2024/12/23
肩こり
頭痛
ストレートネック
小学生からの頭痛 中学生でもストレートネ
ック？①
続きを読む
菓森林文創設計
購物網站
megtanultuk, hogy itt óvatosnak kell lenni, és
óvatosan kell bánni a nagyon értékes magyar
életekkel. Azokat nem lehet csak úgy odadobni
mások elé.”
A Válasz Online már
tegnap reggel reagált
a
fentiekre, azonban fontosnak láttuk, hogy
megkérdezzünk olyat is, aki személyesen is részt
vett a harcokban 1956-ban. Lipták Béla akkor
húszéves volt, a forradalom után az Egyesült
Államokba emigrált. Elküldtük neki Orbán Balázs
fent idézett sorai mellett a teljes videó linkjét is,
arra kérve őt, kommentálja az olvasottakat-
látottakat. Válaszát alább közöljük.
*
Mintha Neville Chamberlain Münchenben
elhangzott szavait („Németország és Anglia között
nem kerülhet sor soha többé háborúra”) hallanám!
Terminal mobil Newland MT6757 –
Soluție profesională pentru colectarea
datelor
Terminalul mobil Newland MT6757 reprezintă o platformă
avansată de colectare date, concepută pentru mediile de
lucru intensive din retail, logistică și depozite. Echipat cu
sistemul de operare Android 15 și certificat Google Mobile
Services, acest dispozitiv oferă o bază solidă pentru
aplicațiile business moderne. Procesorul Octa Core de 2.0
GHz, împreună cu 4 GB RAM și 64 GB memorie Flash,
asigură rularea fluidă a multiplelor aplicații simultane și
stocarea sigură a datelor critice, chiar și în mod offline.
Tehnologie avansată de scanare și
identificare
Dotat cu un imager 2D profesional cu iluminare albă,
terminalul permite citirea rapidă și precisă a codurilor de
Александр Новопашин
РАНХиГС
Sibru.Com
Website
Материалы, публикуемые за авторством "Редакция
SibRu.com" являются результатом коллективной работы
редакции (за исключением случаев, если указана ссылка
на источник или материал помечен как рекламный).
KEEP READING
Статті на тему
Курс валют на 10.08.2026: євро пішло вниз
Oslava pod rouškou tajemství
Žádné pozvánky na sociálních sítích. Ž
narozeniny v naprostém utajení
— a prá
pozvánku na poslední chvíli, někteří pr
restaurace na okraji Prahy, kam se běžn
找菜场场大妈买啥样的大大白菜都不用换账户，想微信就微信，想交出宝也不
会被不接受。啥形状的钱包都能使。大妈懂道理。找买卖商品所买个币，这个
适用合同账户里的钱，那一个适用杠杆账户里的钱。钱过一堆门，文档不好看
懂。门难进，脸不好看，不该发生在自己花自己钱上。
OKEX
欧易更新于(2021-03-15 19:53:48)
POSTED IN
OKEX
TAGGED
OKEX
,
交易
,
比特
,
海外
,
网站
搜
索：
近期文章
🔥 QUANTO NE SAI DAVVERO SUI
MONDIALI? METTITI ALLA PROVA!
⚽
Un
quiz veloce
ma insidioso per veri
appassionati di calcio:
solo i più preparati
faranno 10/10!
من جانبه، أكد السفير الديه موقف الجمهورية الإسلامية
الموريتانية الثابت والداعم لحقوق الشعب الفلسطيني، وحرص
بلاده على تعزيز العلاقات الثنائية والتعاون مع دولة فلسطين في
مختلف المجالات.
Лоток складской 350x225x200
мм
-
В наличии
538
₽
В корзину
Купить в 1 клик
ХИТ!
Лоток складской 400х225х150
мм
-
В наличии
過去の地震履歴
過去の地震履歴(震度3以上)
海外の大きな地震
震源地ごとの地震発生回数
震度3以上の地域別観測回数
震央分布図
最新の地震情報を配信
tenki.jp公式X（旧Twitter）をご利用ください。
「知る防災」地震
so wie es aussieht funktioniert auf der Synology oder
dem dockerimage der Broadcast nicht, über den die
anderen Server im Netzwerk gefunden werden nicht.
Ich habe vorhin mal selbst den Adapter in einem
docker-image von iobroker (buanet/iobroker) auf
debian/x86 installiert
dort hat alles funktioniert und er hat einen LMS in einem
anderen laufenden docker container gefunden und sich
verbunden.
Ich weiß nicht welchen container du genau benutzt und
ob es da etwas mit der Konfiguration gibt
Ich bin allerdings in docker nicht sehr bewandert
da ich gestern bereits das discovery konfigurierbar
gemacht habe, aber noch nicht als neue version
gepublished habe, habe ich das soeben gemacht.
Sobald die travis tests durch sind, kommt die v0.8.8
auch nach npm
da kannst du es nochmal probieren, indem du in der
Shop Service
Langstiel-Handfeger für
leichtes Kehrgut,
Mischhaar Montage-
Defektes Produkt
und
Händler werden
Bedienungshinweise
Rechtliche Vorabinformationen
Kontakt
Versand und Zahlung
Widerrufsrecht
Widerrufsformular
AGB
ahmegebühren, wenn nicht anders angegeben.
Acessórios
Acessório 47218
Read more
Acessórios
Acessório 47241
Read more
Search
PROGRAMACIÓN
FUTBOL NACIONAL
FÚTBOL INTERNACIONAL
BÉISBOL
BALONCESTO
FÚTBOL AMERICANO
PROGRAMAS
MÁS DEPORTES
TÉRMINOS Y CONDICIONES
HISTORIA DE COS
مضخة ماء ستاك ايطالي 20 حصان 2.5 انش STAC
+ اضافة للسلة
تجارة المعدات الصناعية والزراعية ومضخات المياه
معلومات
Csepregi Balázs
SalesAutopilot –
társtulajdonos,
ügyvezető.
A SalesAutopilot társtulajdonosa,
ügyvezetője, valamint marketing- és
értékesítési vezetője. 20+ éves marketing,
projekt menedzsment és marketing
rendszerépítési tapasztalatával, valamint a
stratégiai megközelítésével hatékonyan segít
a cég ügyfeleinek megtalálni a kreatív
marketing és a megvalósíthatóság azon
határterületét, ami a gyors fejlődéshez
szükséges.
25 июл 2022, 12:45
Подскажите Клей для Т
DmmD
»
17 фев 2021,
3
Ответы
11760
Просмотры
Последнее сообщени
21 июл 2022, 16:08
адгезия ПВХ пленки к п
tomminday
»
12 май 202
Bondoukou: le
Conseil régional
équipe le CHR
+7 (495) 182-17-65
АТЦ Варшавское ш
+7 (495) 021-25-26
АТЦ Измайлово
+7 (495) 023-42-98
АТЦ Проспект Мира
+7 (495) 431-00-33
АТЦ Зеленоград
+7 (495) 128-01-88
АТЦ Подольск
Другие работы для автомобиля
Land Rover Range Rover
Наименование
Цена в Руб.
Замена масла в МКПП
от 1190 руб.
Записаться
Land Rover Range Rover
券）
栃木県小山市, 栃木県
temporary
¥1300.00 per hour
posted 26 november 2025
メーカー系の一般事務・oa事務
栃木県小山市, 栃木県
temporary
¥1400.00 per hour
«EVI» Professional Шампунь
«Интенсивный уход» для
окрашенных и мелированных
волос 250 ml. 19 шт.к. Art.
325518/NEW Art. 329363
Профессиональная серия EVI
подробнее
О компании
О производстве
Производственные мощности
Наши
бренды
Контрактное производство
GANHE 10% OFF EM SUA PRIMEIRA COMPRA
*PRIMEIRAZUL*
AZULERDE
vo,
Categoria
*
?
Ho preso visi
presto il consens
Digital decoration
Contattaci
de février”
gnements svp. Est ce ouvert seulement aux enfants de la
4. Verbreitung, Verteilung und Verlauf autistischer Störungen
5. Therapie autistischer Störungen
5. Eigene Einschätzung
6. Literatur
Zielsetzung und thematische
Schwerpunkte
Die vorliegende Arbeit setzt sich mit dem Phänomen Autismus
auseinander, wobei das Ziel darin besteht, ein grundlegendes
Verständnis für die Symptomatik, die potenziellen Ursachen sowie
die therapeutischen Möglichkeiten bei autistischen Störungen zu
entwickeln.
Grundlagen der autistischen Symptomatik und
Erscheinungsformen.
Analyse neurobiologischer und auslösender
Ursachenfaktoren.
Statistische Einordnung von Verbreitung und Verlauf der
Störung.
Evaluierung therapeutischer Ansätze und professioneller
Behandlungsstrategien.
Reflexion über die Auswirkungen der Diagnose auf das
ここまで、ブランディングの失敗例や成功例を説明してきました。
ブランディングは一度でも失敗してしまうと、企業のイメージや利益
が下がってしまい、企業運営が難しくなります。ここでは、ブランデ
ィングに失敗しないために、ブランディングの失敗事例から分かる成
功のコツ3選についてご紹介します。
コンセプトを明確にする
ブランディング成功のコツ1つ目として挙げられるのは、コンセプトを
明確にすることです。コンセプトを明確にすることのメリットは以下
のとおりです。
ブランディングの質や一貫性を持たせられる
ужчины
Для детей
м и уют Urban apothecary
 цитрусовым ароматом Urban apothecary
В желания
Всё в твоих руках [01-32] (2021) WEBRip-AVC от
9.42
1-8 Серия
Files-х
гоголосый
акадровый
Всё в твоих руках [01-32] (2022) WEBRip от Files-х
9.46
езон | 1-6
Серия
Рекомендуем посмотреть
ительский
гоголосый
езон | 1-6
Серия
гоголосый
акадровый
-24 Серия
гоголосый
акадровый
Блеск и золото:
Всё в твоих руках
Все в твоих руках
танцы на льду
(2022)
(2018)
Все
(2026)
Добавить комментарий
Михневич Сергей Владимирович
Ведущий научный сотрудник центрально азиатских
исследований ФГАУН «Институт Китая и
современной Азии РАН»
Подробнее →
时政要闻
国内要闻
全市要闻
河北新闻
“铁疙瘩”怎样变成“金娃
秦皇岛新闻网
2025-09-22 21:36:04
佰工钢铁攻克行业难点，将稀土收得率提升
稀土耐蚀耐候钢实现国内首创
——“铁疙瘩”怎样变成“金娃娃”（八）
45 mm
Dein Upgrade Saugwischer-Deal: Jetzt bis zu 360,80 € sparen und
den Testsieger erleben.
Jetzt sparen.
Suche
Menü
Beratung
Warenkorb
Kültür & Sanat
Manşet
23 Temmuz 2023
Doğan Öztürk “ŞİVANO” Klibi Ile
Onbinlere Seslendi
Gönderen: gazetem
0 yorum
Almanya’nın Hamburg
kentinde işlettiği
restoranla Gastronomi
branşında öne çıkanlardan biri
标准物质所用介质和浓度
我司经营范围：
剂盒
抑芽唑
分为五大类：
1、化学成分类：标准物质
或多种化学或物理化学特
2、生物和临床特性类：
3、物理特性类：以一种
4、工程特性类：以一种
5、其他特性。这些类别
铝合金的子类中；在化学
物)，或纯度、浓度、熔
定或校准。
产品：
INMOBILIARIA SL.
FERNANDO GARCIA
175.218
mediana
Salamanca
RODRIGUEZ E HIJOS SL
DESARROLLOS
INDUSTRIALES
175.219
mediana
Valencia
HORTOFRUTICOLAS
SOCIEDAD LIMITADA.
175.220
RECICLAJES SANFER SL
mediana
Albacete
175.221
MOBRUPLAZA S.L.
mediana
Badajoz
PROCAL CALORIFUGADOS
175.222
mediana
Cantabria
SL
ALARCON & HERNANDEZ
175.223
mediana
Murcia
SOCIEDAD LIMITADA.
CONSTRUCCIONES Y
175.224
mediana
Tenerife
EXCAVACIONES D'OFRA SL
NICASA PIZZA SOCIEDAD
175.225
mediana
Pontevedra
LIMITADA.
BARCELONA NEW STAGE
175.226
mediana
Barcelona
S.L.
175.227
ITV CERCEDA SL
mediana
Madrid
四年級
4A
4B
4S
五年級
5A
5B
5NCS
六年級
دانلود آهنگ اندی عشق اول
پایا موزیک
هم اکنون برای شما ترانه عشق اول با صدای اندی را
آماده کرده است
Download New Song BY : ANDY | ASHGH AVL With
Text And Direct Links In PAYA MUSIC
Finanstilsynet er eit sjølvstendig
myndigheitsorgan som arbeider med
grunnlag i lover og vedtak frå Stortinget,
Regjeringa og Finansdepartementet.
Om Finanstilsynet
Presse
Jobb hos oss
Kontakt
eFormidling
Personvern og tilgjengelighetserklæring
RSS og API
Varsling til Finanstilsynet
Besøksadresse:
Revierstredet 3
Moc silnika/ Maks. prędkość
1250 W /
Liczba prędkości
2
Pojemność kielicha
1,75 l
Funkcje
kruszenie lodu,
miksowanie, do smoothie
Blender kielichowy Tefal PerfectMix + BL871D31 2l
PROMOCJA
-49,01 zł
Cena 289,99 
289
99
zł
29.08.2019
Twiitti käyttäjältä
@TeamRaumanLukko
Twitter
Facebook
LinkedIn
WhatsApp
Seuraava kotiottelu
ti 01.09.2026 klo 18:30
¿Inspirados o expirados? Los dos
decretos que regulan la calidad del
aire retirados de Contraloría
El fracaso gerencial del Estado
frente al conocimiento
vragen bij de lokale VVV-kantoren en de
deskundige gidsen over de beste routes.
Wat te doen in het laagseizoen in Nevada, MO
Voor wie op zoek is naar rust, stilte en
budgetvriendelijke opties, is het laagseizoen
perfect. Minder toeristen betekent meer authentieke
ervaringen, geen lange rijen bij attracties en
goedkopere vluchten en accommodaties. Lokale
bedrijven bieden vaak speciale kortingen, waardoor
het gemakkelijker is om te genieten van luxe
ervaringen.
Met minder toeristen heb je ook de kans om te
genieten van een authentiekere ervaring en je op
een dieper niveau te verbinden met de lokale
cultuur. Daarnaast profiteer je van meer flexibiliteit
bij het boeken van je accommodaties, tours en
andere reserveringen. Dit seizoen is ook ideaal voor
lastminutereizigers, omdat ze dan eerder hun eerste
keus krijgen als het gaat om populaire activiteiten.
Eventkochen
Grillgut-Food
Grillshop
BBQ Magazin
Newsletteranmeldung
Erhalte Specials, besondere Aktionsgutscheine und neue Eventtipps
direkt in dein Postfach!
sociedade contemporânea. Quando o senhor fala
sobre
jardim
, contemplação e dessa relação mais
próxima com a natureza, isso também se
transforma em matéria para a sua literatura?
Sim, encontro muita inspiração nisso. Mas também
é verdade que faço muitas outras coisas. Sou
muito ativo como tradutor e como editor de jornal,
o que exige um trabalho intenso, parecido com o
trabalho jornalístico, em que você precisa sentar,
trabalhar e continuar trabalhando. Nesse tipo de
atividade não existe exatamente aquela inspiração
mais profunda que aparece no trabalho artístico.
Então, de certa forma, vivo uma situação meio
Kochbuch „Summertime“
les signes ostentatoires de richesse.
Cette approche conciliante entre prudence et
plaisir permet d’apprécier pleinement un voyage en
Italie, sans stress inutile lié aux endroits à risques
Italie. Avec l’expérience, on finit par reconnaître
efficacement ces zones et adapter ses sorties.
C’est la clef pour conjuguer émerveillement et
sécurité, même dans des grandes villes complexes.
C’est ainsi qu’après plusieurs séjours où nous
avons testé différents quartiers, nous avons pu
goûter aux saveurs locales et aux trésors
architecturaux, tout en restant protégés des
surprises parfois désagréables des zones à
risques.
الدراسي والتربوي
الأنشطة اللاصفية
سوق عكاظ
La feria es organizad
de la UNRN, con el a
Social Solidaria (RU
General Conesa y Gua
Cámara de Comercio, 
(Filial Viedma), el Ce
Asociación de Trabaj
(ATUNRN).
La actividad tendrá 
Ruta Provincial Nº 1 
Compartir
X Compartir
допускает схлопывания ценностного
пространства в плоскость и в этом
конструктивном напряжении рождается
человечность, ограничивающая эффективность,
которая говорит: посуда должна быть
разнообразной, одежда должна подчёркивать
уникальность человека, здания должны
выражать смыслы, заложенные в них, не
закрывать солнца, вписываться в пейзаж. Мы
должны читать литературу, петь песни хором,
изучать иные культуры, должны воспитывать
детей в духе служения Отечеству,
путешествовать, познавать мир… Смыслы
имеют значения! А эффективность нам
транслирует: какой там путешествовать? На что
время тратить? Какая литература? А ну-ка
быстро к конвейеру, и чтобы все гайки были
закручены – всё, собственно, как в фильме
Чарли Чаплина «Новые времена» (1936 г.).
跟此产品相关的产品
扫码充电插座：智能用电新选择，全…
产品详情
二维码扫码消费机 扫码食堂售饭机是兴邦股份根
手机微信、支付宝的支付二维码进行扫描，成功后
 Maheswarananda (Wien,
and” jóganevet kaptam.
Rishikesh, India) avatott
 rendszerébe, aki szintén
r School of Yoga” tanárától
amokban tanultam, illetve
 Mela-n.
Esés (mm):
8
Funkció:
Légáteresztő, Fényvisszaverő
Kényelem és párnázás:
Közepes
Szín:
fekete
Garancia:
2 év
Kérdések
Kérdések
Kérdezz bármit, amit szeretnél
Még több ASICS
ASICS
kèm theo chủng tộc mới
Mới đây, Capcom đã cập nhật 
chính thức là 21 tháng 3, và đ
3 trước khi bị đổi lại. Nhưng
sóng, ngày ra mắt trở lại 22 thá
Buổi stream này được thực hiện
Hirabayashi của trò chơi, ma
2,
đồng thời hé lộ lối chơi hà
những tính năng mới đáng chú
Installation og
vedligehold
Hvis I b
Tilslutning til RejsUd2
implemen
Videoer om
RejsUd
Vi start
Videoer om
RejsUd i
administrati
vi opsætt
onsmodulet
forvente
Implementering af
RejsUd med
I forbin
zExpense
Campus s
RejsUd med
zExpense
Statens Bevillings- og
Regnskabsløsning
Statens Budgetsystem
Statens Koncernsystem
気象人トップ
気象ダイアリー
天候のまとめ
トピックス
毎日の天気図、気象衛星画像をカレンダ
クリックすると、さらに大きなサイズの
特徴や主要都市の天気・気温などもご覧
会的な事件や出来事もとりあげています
######
What to do.
Review the entries above and return every line where "chơi" appears.

Answer box.
Hirabayashi của trò chơi, ma
đồng thời hé lộ lối chơi hà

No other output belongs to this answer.